Ohne Demokratisierung der internationalen Beziehungen und u. a. der UNO, kann für Frieden und gegen Krieg nicht ernsthaft
gekämpft werden. Aus diesem Grund ist ein dauerhafter Frieden in Nahost nur durch eine demokratische Zwei-Staaten-Lösung
für Israel und Palästina möglich. In Syrien-Konflikt sind die Erklärungen der USA über die „Flugverbotszonen“ und „humanitäre
Korridore“ nicht deeskalierend, sondern zeigen eine verblüffende Übereinstimmung mit dem Vorgehen, das im Libyen-Krieg
endete, der in erster Linie wegen ökonomischer und geostrategischer Interessen geführt wurde. Die USA unterminieren damit die
Mission des UN-Sondergesandten Kofi Annan, der explizit vor einem Militäreinsatz in Syrien warnt.
Wir sind gegen die Anwendung der Gewalt als ein Mittel zur Lösung aller internationalen Konflikte und fordern deshalb die
Auflösung aller militärischen Verträge, vor allem der Nato.
Liebe Mitmenschen!
Wir SKIF, Solidaritätskomitee für Iran, Frankfurt, sind für eine Welt ohne Atomwaffen, und im Einklang mit allen fortschrittlichen
Kräften der Welt sind der Ansicht, dass eine Umkehr in der Welt nötig und möglich ist. Neue Bewegungen deuten auf rasante
Umbrüche in der Welt hin: Der Aufruhr in der arabischen Welt, Sozialproteste der "Empörten" sowie die Occupy-Bewegung.

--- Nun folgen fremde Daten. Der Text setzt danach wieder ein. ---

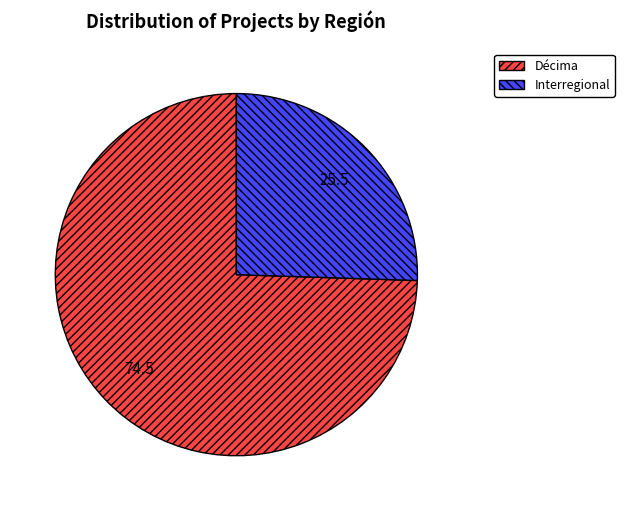

Which has a higher value, Décima or Interregional?

Décima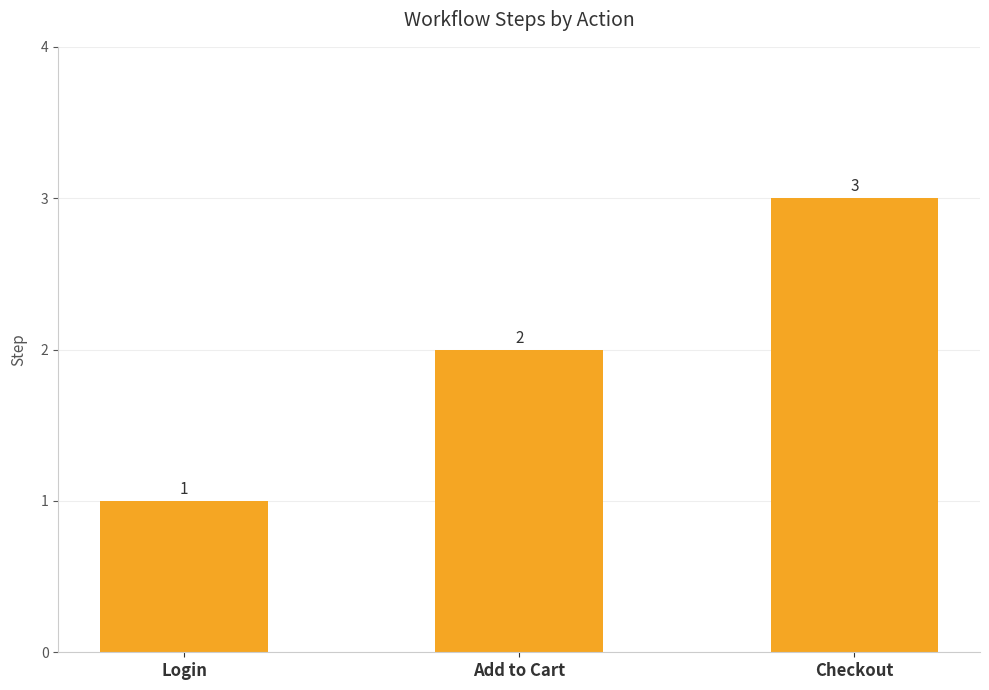

Is it true that the value at Add to Cart is 2?

True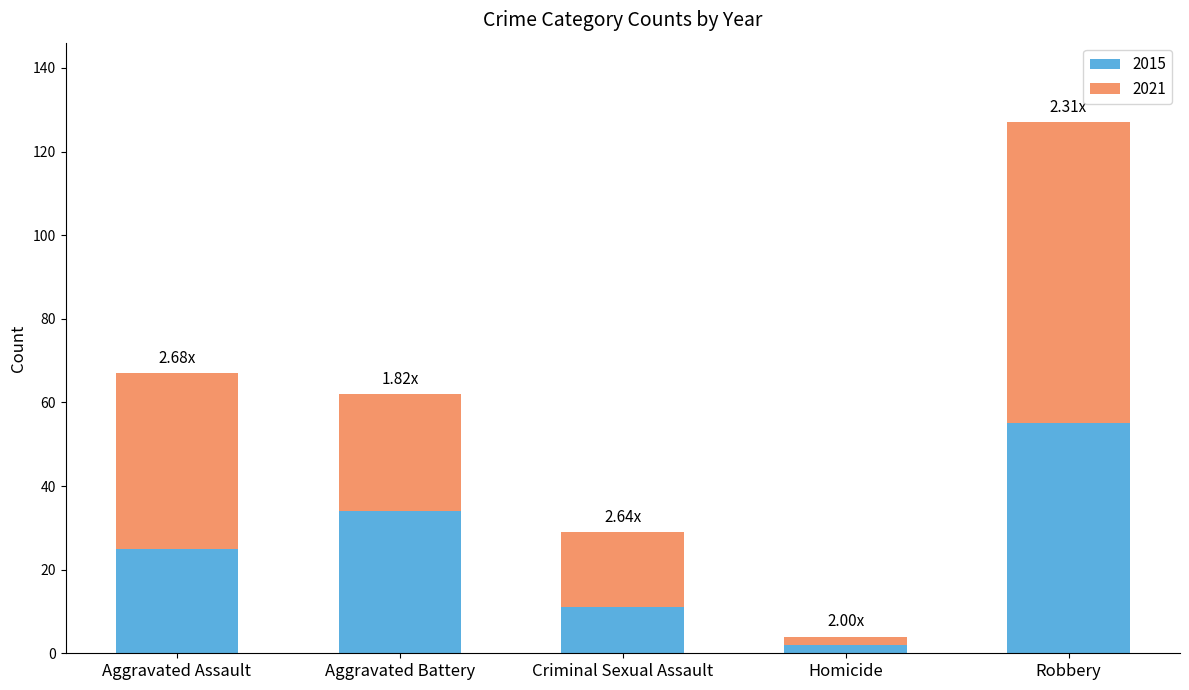

Count the 2015 values in the range 11 to 34.

3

In ihnen drückt sich die zunehmende Unzufriedenheit der Bevölkerungen der Welt über die Entdemokratisierung und
"Kapitalisierung" der Politik aus. Eine richtige Außen- und Friedenspolitik hat ihre Grundlage im Völkerrecht, strebt nach globaler
Gerechtigkeit und der Verwirklichung der Menschenrechte, verlangt Abrüstung und das weltweite Verbot von
Massenvernichtungswaffen. Nur soziale Gerechtigkeit, nachhaltige Entwicklung und Demokratie garantieren Stabilität und
friedliche Zusammenarbeit in der Welt.
Für Frieden, Abrüstung und internationale Solidarität!